Reply to this email directly or view it on GitHub: https://github.com/treangen/metAMOS/issues/45#issuecomment-5096142

Todd J. Treangen, Ph.D. Postdoctoral Fellow McKusick-Nathans Institute of Genetic Medicine Johns Hopkins University School of Medicine Office: Bloomberg School of Public Health, E3138 615 N Wolfe St, Baltimore MD, 21205 Phone: 443-287-8782, FAX: 410-955-0958 Email: treangen@jhmi.edu

dbrami commented 12 years ago

Thanks Todd,

Since I am working with sensitive data, the higher ups are uneasy about me sending anything. Let me attempt to re-run the pipeline again starting from the FindORF step.

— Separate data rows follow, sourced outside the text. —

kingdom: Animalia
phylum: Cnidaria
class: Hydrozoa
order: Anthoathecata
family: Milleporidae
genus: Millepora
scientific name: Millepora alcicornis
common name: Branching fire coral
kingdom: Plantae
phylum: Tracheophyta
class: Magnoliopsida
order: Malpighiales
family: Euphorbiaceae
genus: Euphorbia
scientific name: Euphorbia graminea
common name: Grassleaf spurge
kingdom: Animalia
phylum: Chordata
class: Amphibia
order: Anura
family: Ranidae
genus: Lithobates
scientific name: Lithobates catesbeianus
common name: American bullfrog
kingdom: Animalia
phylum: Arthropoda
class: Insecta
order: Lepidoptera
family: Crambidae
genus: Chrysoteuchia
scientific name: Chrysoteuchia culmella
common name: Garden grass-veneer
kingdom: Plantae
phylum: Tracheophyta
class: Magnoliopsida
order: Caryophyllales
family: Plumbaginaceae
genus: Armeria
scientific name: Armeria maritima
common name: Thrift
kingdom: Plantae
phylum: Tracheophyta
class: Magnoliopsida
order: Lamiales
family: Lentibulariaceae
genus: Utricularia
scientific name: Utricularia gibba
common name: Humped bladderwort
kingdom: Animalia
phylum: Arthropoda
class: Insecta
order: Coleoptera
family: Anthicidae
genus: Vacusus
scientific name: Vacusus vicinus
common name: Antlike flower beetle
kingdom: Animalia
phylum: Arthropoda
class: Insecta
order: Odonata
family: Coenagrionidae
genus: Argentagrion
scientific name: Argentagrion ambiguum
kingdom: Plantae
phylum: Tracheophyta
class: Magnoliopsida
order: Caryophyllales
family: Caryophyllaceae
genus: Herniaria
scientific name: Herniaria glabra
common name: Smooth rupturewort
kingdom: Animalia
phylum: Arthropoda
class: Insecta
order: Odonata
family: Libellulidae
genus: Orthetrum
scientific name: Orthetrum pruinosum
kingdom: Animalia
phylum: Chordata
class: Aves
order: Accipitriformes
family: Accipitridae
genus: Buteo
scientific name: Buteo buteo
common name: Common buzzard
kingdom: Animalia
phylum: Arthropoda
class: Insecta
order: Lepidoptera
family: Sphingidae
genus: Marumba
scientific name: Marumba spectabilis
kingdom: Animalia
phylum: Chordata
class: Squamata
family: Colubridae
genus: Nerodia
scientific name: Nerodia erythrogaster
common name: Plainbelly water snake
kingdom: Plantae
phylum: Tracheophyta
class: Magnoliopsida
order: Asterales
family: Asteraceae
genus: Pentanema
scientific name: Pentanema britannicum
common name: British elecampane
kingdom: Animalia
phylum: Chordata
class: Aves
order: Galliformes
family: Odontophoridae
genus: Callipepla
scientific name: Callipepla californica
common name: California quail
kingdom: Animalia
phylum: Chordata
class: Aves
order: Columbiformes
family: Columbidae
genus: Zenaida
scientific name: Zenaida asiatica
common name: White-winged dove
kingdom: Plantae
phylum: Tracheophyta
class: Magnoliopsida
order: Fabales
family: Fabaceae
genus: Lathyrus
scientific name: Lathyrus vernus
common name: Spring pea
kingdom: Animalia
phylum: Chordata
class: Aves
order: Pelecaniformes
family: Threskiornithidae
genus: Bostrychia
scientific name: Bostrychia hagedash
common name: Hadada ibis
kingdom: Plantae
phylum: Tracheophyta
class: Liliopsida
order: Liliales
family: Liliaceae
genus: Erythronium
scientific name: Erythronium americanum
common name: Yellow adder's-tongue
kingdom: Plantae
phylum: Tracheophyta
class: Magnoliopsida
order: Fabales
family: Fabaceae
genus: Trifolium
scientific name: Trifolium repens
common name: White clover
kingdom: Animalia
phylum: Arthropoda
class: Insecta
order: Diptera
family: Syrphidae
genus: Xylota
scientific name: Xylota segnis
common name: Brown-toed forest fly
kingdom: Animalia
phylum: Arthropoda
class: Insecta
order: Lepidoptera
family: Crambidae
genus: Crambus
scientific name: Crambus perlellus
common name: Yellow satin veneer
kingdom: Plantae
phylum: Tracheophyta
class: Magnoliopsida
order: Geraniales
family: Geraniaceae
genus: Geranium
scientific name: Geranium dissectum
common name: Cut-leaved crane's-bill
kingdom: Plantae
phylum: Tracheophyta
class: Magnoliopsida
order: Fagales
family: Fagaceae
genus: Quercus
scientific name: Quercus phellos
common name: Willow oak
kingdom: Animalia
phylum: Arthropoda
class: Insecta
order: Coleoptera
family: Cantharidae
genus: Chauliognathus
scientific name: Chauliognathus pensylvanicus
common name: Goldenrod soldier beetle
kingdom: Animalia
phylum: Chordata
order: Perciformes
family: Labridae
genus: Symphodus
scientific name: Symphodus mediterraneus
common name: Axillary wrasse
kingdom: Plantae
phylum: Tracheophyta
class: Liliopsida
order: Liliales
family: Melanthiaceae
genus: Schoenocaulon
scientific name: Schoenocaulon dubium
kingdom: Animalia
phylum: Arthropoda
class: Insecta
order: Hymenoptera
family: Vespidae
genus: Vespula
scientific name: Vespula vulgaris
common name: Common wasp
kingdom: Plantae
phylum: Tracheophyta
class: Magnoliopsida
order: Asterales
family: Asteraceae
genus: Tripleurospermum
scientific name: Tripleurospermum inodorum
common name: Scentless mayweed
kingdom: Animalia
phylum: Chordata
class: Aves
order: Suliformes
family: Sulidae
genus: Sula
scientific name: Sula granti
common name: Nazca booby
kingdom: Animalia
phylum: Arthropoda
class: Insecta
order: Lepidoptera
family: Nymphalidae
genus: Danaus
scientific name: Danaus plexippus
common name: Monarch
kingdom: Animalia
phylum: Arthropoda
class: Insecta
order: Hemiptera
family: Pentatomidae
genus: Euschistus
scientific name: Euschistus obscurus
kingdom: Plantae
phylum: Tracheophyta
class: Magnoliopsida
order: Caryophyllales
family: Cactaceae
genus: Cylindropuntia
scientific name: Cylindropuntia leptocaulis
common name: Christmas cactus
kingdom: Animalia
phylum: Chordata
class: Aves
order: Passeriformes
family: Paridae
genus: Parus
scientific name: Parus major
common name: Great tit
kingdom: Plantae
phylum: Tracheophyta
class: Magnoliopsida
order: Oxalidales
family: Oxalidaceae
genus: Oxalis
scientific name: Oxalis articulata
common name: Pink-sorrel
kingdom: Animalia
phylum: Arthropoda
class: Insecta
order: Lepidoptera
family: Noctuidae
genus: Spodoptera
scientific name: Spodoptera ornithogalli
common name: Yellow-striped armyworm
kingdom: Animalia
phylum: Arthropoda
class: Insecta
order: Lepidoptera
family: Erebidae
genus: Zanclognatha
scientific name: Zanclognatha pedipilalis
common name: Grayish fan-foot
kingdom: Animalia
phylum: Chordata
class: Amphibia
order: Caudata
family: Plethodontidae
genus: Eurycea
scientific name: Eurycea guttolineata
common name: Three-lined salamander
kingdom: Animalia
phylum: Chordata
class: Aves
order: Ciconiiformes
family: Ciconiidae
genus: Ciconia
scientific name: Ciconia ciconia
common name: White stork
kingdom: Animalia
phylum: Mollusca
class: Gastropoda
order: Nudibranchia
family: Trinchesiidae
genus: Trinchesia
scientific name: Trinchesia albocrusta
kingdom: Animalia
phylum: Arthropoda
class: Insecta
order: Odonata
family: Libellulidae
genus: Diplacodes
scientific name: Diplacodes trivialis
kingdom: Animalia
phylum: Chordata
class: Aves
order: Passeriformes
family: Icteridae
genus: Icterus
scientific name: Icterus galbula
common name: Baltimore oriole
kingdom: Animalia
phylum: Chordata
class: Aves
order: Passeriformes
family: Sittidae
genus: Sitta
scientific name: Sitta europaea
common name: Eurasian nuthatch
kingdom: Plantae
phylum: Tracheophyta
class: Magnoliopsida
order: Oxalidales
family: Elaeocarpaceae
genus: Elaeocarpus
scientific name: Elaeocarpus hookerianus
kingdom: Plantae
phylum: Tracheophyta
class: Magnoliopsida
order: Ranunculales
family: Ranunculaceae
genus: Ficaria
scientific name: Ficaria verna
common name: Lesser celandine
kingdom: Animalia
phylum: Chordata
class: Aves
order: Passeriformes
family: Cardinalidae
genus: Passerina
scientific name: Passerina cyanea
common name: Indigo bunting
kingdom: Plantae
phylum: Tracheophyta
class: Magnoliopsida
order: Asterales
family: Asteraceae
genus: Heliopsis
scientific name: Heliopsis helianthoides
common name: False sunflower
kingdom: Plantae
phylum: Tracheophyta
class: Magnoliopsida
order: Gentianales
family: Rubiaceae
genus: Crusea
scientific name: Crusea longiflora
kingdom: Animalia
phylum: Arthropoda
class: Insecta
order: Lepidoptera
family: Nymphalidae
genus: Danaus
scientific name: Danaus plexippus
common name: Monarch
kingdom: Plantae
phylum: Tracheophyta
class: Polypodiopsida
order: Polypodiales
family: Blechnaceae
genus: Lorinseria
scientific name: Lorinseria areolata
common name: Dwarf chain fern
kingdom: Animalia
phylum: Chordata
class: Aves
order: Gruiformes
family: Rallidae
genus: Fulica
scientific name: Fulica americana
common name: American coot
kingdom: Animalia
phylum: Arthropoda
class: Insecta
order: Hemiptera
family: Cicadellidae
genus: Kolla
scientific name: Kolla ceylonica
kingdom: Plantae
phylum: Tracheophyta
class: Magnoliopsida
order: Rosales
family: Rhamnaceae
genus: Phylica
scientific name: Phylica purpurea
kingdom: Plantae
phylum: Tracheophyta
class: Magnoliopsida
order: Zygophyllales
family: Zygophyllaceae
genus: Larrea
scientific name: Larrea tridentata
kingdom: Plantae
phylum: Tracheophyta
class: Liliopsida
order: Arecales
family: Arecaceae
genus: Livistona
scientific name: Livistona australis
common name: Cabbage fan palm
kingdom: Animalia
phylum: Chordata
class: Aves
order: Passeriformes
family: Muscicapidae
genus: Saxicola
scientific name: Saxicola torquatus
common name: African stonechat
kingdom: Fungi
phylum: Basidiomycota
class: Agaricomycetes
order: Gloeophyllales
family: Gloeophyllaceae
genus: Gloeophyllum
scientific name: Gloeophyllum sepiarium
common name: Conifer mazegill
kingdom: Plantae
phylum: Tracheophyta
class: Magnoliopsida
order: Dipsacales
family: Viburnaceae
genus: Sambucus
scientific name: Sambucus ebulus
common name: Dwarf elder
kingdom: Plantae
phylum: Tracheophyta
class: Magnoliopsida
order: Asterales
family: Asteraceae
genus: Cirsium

Also, I dont have access to an FTP site where I can easily drop the data.

But I can say this, the crash seemed to have been very abrupt; notice the sequence ID has been truncated:

cmd-> tail proba.orfs

NODE_3889587_length_93_cov_1.021505 1 135 - 2 1.247610 I: D: NODE_3889589_length_88_cov_1.340909 1 130 + 1 1.333019 I: D: NODE_3889590_length_107_cov_1.102804 1 149 + 2 1.385543 I: D: NODE_3889595_length_117_cov_1.008547 NODE_3889596_length_43_cov_1.651163 1 85 + 2 1.269308 I: D: NODE_3889599_len

same with the other two files: cmd-> tail proba.orfs.faa PDRKQASQIDRYRLVIVDECSMINEELW

NODE_3889557_length_43_cov_1.000000_185- ASLMAPSLLDRVFLTRSKKRKADDEIQ NODE_3889558_length_43_cov_1.000000_185- DGKKKTPKSVCPDGWSDFKNSLWARFST NODE_3889559_length_43_cov_1.000000_185+ TRQPLYNRQTIAHPGWTREAIRPSVRV NODE_3889561_length_43_cov_1.000000_185- EMCGNGIRCMAKFSEALETQDGQPPQA NODE_3889562_length_43cov

cmd-> tail proba.orfs.ffn

NODE_3889575_length_43_cov_1.000000_185+ TGGGTTAAAAAACGATACATTGATCCTGCACCCCCCAACAAAGGCTTTCAAGGTGCTGATGGAATCTCGCGGAAATTCATC NODE_3889576_length_43_cov_1.0

skoren commented 12 years ago

The latest code in the repository includes a verbose option (-v) to runPipeline that will print every command run to the stdout. Additionally, there is a file named Logs/COMMANDS.txt that lists every COMMAND run for each step of the pipeline.This issue should be addressed.